_EXERCISE REQUIREMENTS_
What is needed is an exact copy of the lines from the one containing "chiusura dei manicomi" through the last line of the records, with no pictures.

(Extracted page text data)
^^^^^^^^^^^^^^^^
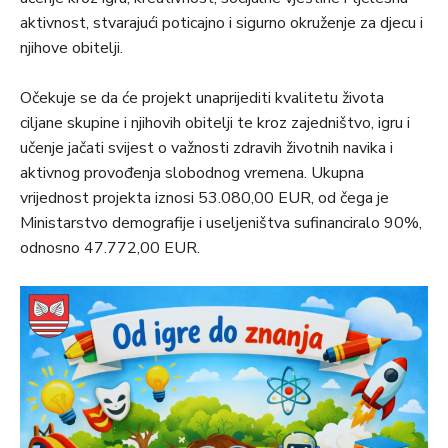
aktivnost, stvarajući poticajno i sigurno okruženje za djecu i
njihove obitelji.
Očekuje se da će projekt unaprijediti kvalitetu života
ciljane skupine i njihovih obitelji te kroz zajedništvo, igru i
učenje jačati svijest o važnosti zdravih životnih navika i
aktivnog provođenja slobodnog vremena. Ukupna
vrijednost projekta iznosi 53.080,00 EUR, od čega je
Ministarstvo demografije i useljeništva sufinanciralo 90%,
odnosno 47.772,00 EUR.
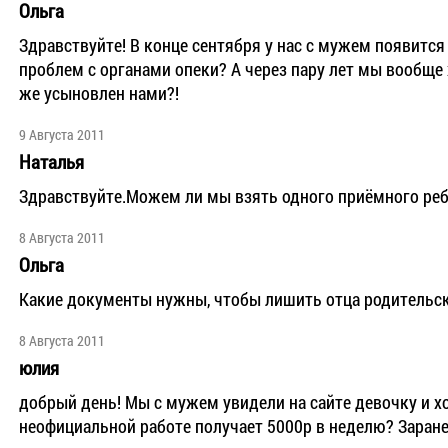
Ольга
Здравствуйте! В конце сентября у нас с мужем появится 
проблем с органами опеки? А через пару лет мы вообще 
же усыновлен нами?!
9 Августа 2011
Наталья
Здравствуйте.Можем ли мы взять одного приёмного ребё
8 Августа 2011
Ольга
Какие документы нужны, чтобы лишить отца родительск
8 Августа 2011
юлия
добрый день! Мы с мужем увидели на сайте девочку и хот
неофициальной работе получает 5000р в неделю? Заране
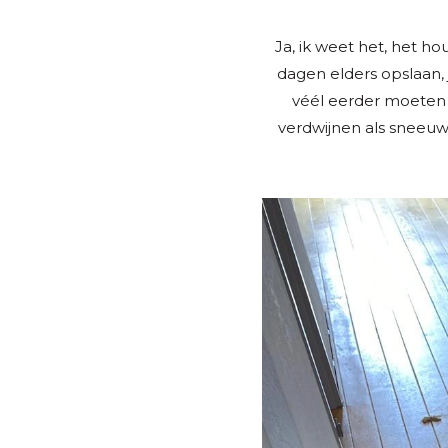
Ja, ik weet het, het 
dagen elders opslaan, j
véél eerder moeten d
verdwijnen als sneeuw 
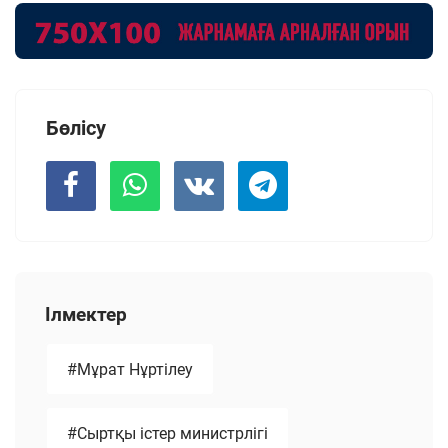
Бөлісу
Ілмектер
#Мұрат Нұртілеу
#Сыртқы істер министрлігі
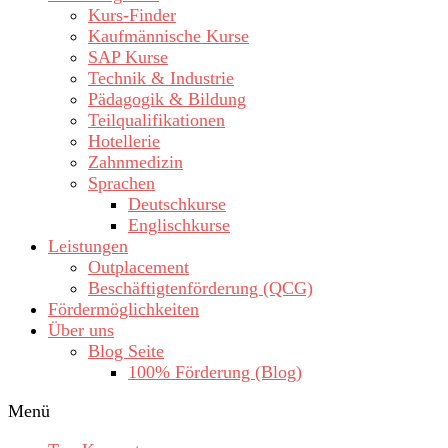
Kurs-Finder
Kaufmännische Kurse
SAP Kurse
Technik & Industrie
Pädagogik & Bildung
Teilqualifikationen
Hotellerie
Zahnmedizin
Sprachen
Deutschkurse
Englischkurse
Leistungen
Outplacement
Beschäftigtenförderung (QCG)
Fördermöglichkeiten
Über uns
Blog Seite
100% Förderung (Blog)
Menü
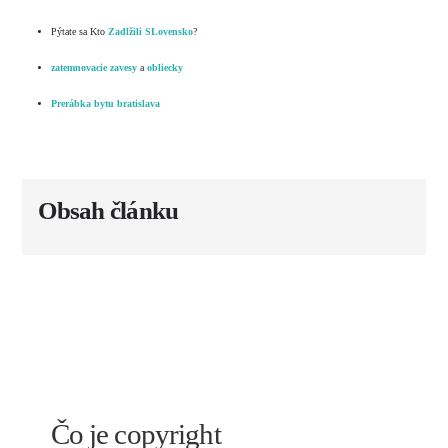
Pýtate sa Kto
Zadlžili SLovensko
?
zatemnovacie zavesy
a
obliecky
Prerábka bytu bratislava
Obsah článku
Čo je copyright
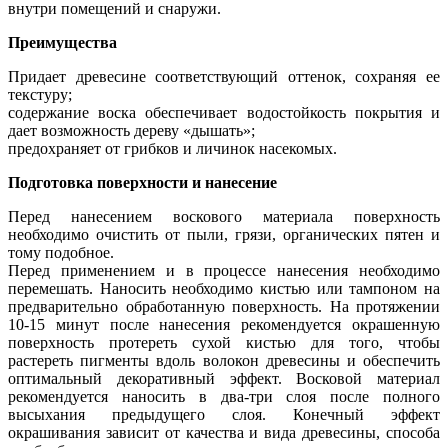
внутри помещений и снаружи.
Преимущества
Придает древесине соответствующий оттенок, сохраняя ее
текстуру;
содержание воска обеспечивает водостойкость покрытия и
дает возможность дереву «дышать»;
предохраняет от грибков и личинок насекомых.
Подготовка поверхности и нанесение
Перед нанесением воскового материала поверхность
необходимо очистить от пыли, грязи, органических пятен и
тому подобное.
Перед применением и в процессе нанесения необходимо
перемешать. Наносить необходимо кистью или тампоном на
предварительно обработанную поверхность. На протяжении
10-15 минут после нанесения рекомендуется окрашенную
поверхность протереть сухой кистью для того, чтобы
растереть пигменты вдоль волокон древесины и обеспечить
оптимальный декоративный эффект. Восковой материал
рекомендуется наносить в два-три слоя после полного
высыхания предыдущего слоя. Конечный эффект
окрашивания зависит от качества и вида древесины, способа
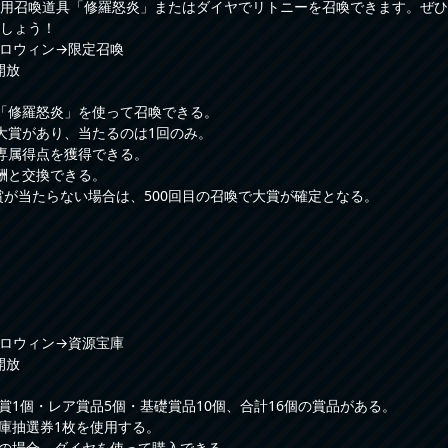
用召喚道具「修羅怒炎」またはダイヤでリトニーを召喚できます。ぜひ
しょう！
ロウィン→限定召喚
開放
「修羅怒炎」を使って召喚できる。
大賞があり、当たるのは1回のみ。
専属得点を獲得できる。
酬と交換できる。
大賞が当たらない場合は、500回目の召喚で大賞が確定となる。
ロウィン→資源宝庫
開放
大賞1個・レア賞品5個・基礎賞品10個、合計16個の賞品がある。
宝庫抽選券1枚を使用する。
足の場合、ダイヤを使って購入できる。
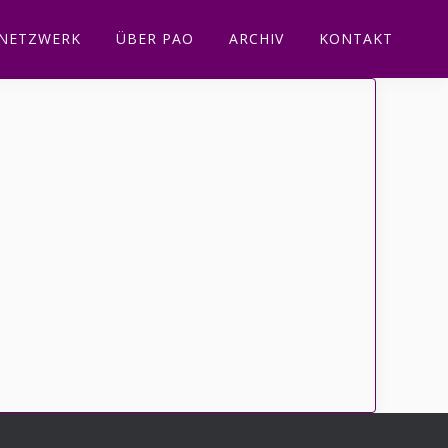
NETZWERK
ÜBER PAO
ARCHIV
KONTAKT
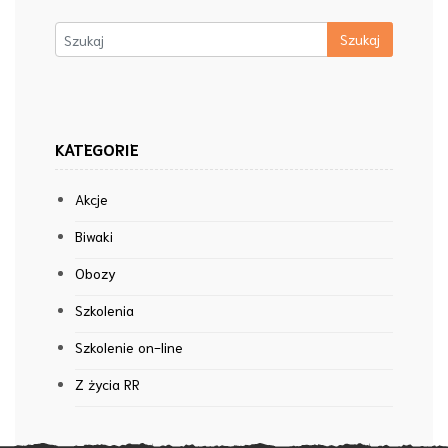
KATEGORIE
Akcje
Biwaki
Obozy
Szkolenia
Szkolenie on-line
Z życia RR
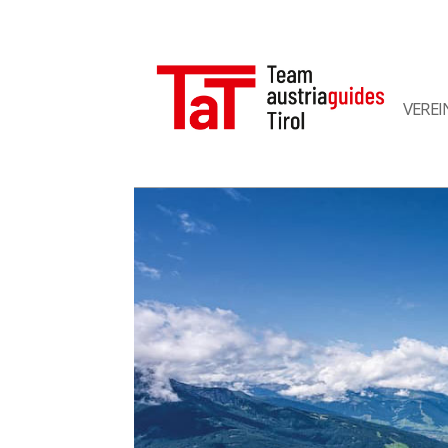
VEREI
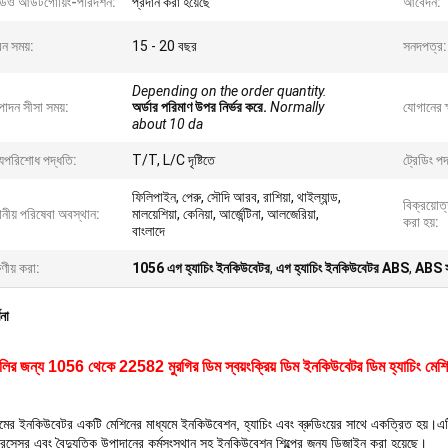
ডিও আউটগোয়িং-পরিদর্শন:
প্রদান করা হয়েছে
আবেদন:
ন সময়:
15 - 20 বছর
সনদপত্র:
Depending on the order quantity.
াদন সীসা সময়:
অর্ডার পরিমাণ উপর নির্ভর করে.
Normally
যোগানের ক
about 10 da
্যপরিশোধ পদ্ধতি:
T/T, L/C দৃষ্টিতে
ট্রেডিং পদ
ফিলিপাইন, পেরু, সৌদি আরব, রাশিয়া, থাইল্যান্ড,
বিক্রয়োত
ানীয় পরিষেবা অবস্থান:
মালয়েশিয়া, কেনিয়া, আর্জেন্টিনা, আলজেরিয়া,
করা হয়:
বাংলাদে
ষণীয় করা:
1056 এগ হ্যাচিং ইনকিউবেটর
,
এগ হ্যাচিং ইনকিউবেটর ABS
,
ABS সম্
ণনা
িলির জন্য 1056 থেকে 22582 মুরগির ডিম স্বয়ংক্রিয় ডিম ইনকিউবেটর ডিম হ্যাচিং মেশ
মের ইনকিউবেটর একটি মেশিনের মাধ্যমে ইনকিউবেশন, হ্যাচিং এবং ব্রুডিংয়ের সাথে একত্রিত হয়।এটি সম্
্রসেসর এবং বৈদ্যুতিক উপাদানের কর্মসংস্থান সহ ইনকিউবেশন শিল্পের জন্য ডিজাইন করা হয়েছে।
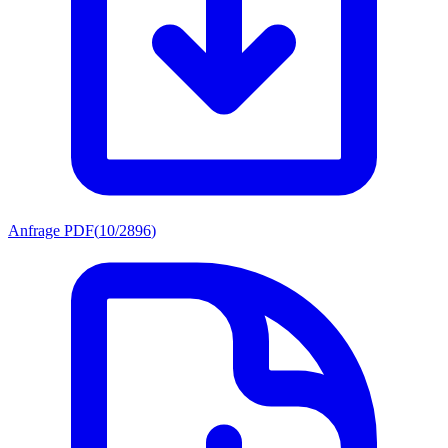
Anfrage PDF
(
10/2896
)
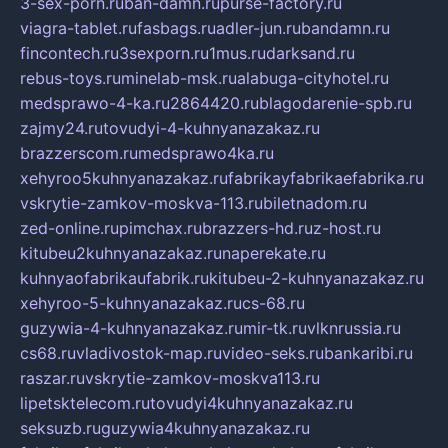
3-sex-porn.ru
ban-damn.ru
purse-factory.ru
viagra-tablet.ru
fasbags.ru
adler-jun.ru
bandamn.ru
fincontech.ru
3sexporn.ru
1mus.ru
darksand.ru
rebus-toys.ru
minelab-msk.ru
alabuga-cityhotel.ru
medsprawo-4-ka.ru
2864420.ru
blagodarenie-spb.ru
zajmy24.ru
tovudyi-4-kuhnyanazakaz.ru
brazzerscom.ru
medsprawo4ka.ru
xehyroo5kuhnyanazakaz.ru
fabrikayfabrikaefabrika.ru
vskrytie-zamkov-moskva-113.ru
biletnadom.ru
zed-online.ru
pimchax.ru
brazzers-hd.ru
z-host.ru
kitubeu2kuhnyanazakaz.ru
naperekate.ru
kuhnyaofabrikaufabrik.ru
kitubeu-2-kuhnyanazakaz.ru
xehyroo-5-kuhnyanazakaz.ru
cs-68.ru
guzywia-4-kuhnyanazakaz.ru
mir-tk.ru
vlknrussia.ru
cs68.ru
vladivostok-map.ru
video-seks.ru
bankaribi.ru
raszar.ru
vskrytie-zamkov-moskva113.ru
lipetsktelecom.ru
tovudyi4kuhnyanazakaz.ru
seksuzb.ru
guzywia4kuhnyanazakaz.ru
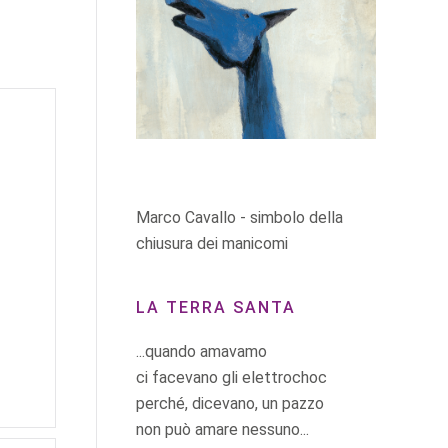
Marco Cavallo - simbolo della
chiusura dei manicomi
LA TERRA SANTA
...quando amavamo
ci facevano gli elettrochoc
perché, dicevano, un pazzo
non può amare nessuno...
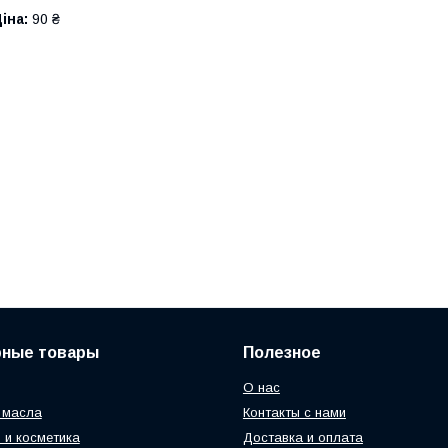
іна:
90 ₴
рные товары
Полезное
О нас
 масла
Контакты с нами
 и косметика
Доставка и оплата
^^^^^^^^^^^^^^^^
_EXERCISE ANSWER_
chiusura dei manicomi
LA TERRA SANTA
...quando amavamo
ci facevano gli elettrochoc
perché, dicevano, un pazzo
non può amare nessuno...
іна:
90 ₴
рные товары
Полезное
О нас
 масла
Контакты с нами
 и косметика
Доставка и оплата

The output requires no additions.